À Saqqara, au sud immédiat du Caire, dans le vaste secteur des Pyramides, J.-P. Lauera poursuivit de 1926 à sa mort, sur ce site majeur de l’archéologie égyptienne, la restauration et l’anastylose du complexe funéraire qui entoure la pyramide à degrés de Djoser, le fondateur de la IIIe dynastie (vers 2600 av. J.-C.).

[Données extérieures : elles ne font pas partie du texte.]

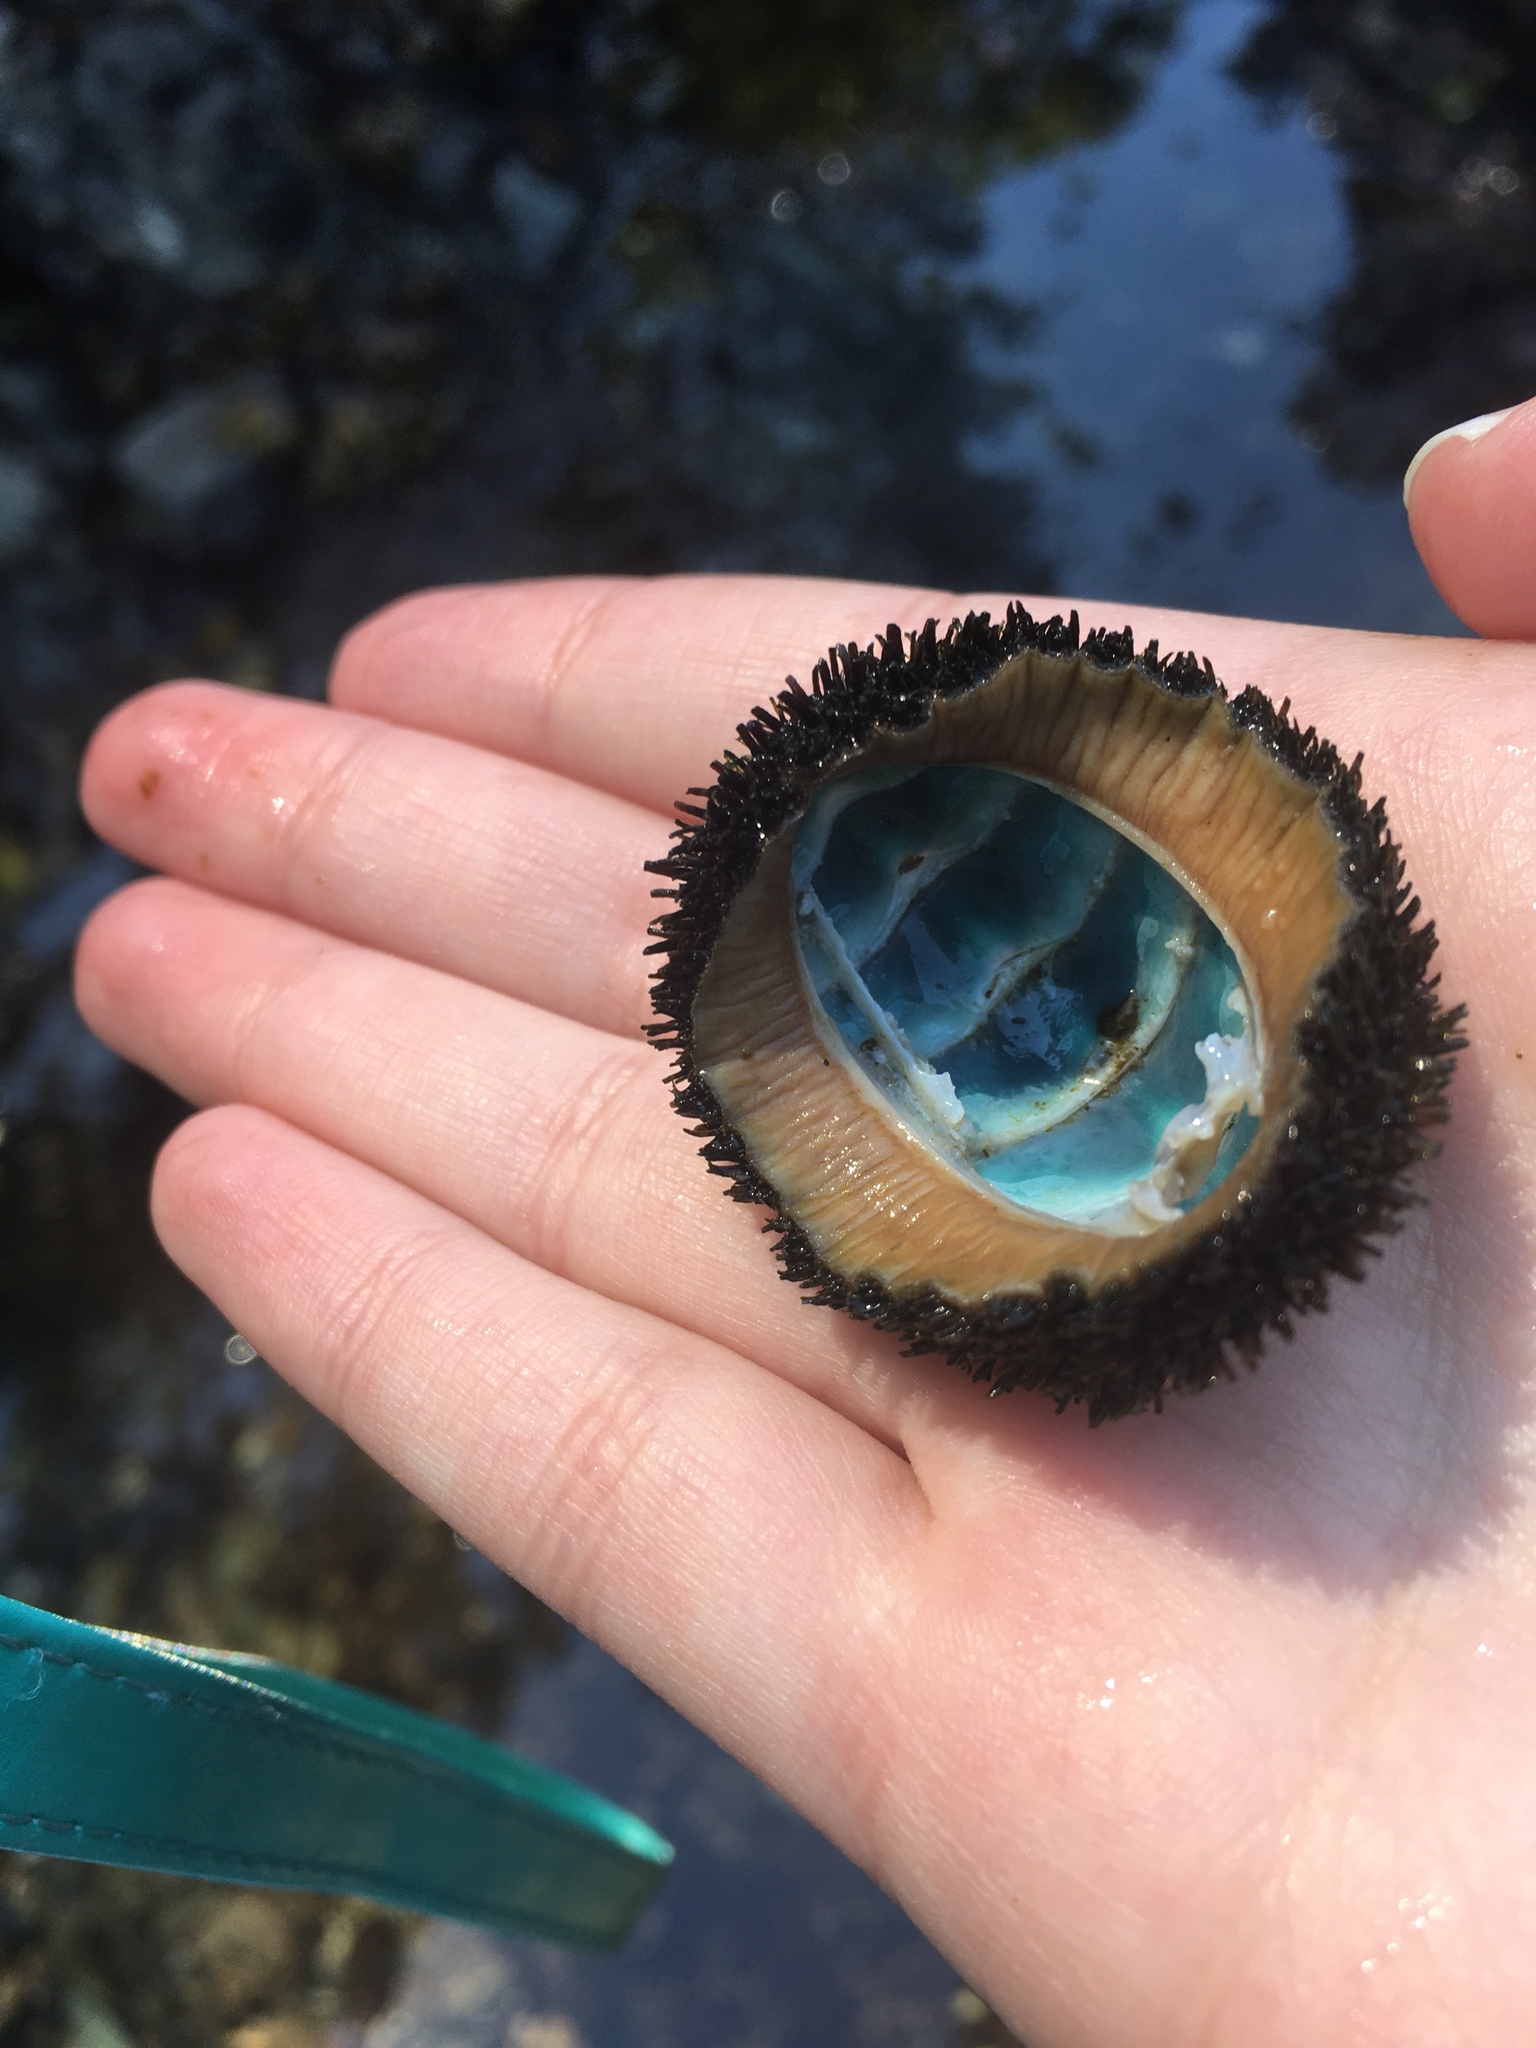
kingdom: Animalia
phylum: Mollusca
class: Polyplacophora
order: Chitonida
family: Mopaliidae
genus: Mopalia
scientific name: Mopalia muscosa
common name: Mossy chiton
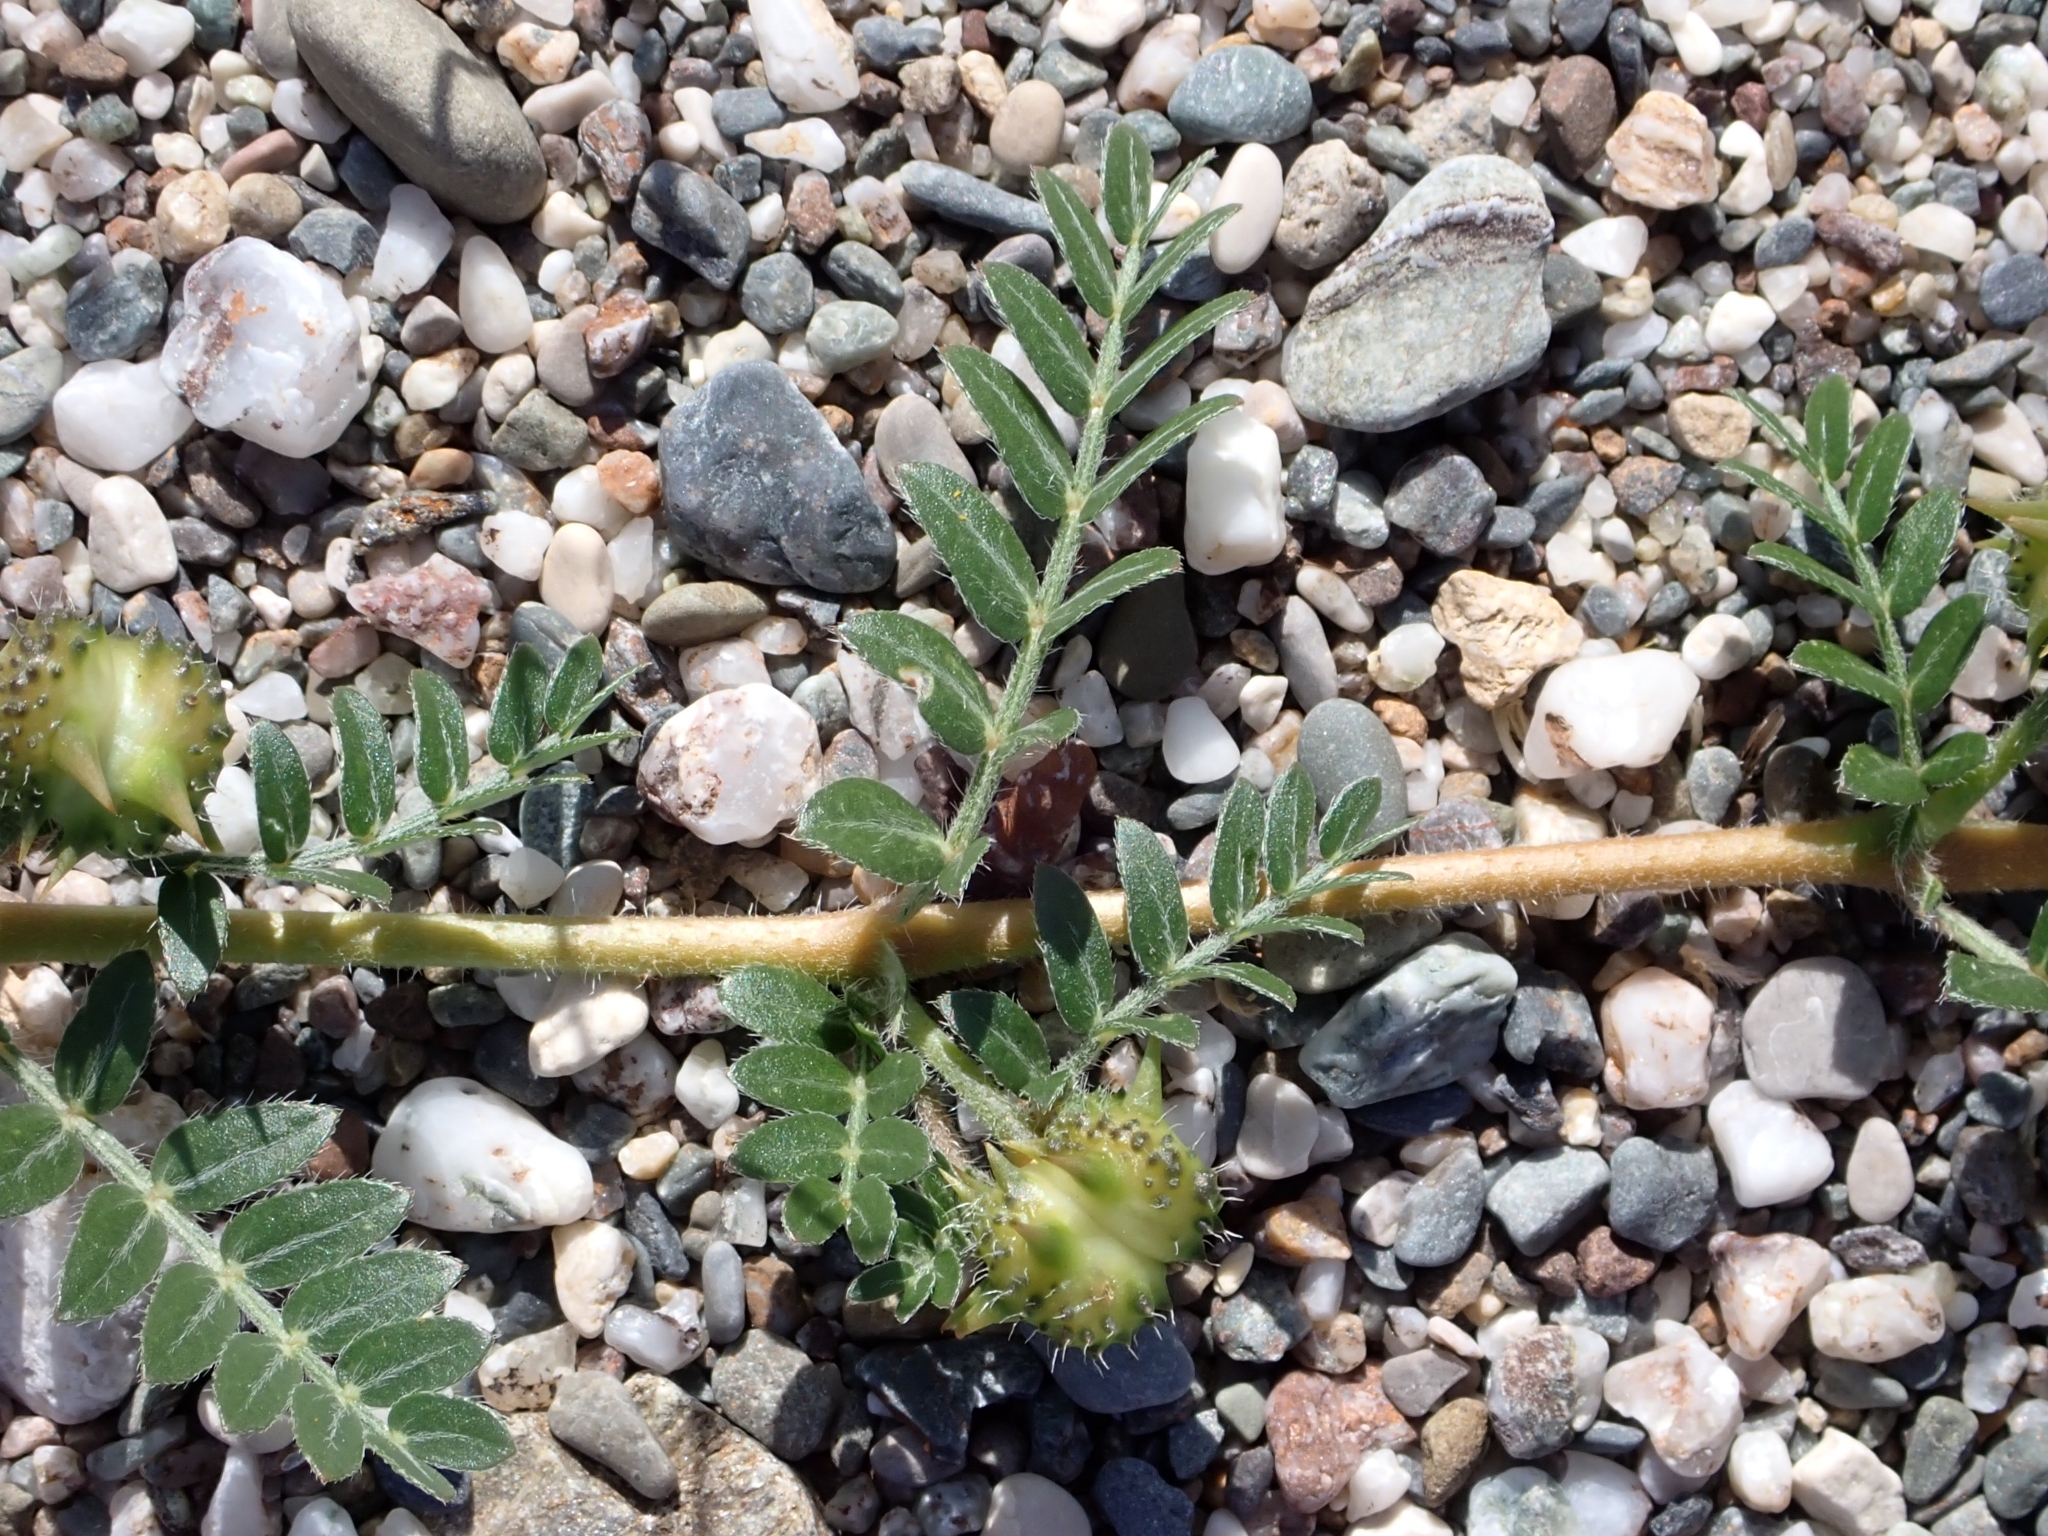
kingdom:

C’est le premier monument colossal de l’architecture égyptienne, Imhotep, le génial architecte de Djoser, ayant eu l’idée de transposer dans la pierre les constructions antérieures de bois ou de briques crues, qui figurent elles-mêmes des édicules prédynastiques en roseaux, clayonnage et pisé. Après les maisons dites du sud et du nord, l’allée de l’entrée du complexe, le parapet et le chemin de ronde, les chapelles de la cour du Heb-Sed, où se déroulait la fête du jubilé du roi, toutes ces constructions resurgissent peu à peu des sables du désert. Au centre, la haute pyramide à degrés se dresse encore jusqu’à 66 mètres ; à partir du mastaba, édifice en forme de banquette qui constituait la superstructure des sépultures antérieures, se développe ainsi cette sorte d’escalier monumental qu’est la pyramide, lieu privilégié entre le monde des hommes et celui des dieux.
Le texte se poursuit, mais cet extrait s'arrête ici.